*WORK REQUIRED*
Every line of the data below should be repeated exactly, and no picture should be copied.

[Data entries]
# # # #

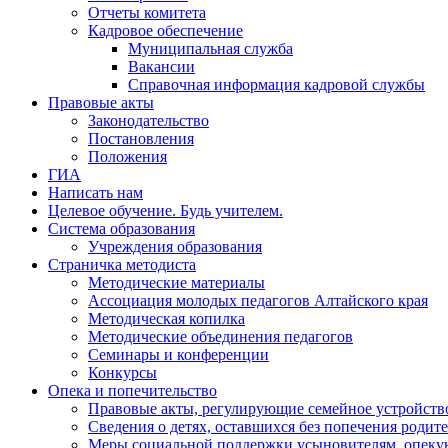
Отчеты комитета
Кадровое обеспечение
Муниципальная служба
Вакансии
Справочная информация кадровой службы
Правовые акты
Законодательство
Постановления
Положения
ГИА
Написать нам
Целевое обучение. Будь учителем.
Система образования
Учреждения образования
Страничка методиста
Методические материалы
Ассоциация молодых педагогов Алтайского края
Методическая копилка
Методические объединения педагогов
Семинары и конференции
Конкурсы
Опека и попечительство
Правовые акты, регулирующие семейное устройство
Сведения о детях, оставшихся без попечения родит
Меры социальной поддержки усыновителям, опеку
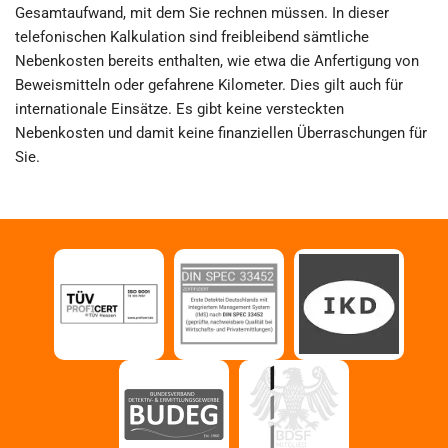
Gesamtaufwand, mit dem Sie rechnen müssen. In dieser
telefonischen Kalkulation sind freibleibend sämtliche
Nebenkosten bereits enthalten, wie etwa die Anfertigung von
Beweismitteln oder gefahrene Kilometer. Dies gilt auch für
internationale Einsätze. Es gibt keine versteckten
Nebenkosten und damit keine finanziellen Überraschungen für
Sie.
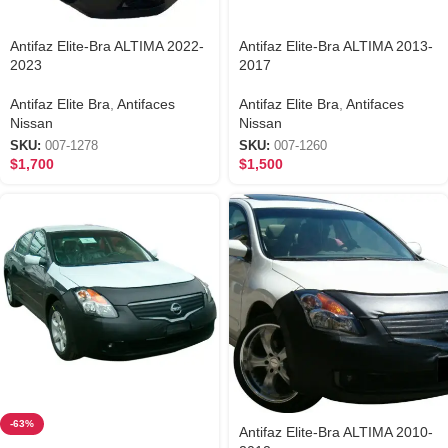
Antifaz Elite-Bra ALTIMA 2022-
Antifaz Elite-Bra ALTIMA 2013-
2023
2017
Antifaz Elite Bra
,
Antifaces
Antifaz Elite Bra
,
Antifaces
Nissan
Nissan
SKU:
007-1278
SKU:
007-1260
$
1,700
$
1,500
-63%
Antifaz Elite-Bra ALTIMA 2010-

# # # #

*EXERCISE OUTPUT*
Отчеты комитета
Кадровое обеспечение
Муниципальная служба
Вакансии
Справочная информация кадровой службы
Правовые акты
Законодательство
Постановления
Положения
ГИА
Написать нам
Целевое обучение. Будь учителем.
Система образования
Учреждения образования
Страничка методиста
Методические материалы
Ассоциация молодых педагогов Алтайского края
Методическая копилка
Методические объединения педагогов
Семинары и конференции
Конкурсы
Опека и попечительство
Правовые акты, регулирующие семейное устройство
Сведения о детях, оставшихся без попечения родит
Меры социальной поддержки усыновителям, опеку
Gesamtaufwand, mit dem Sie rechnen müssen. In dieser
telefonischen Kalkulation sind freibleibend sämtliche
Nebenkosten bereits enthalten, wie etwa die Anfertigung von
Beweismitteln oder gefahrene Kilometer. Dies gilt auch für
internationale Einsätze. Es gibt keine versteckten
Nebenkosten und damit keine finanziellen Überraschungen für
Sie.
Antifaz Elite-Bra ALTIMA 2022-
Antifaz Elite-Bra ALTIMA 2013-
2023
2017
Antifaz Elite Bra
,
Antifaces
Antifaz Elite Bra
,
Antifaces
Nissan
Nissan
SKU:
007-1278
SKU:
007-1260
$
1,700
$
1,500
-63%
Antifaz Elite-Bra ALTIMA 2010-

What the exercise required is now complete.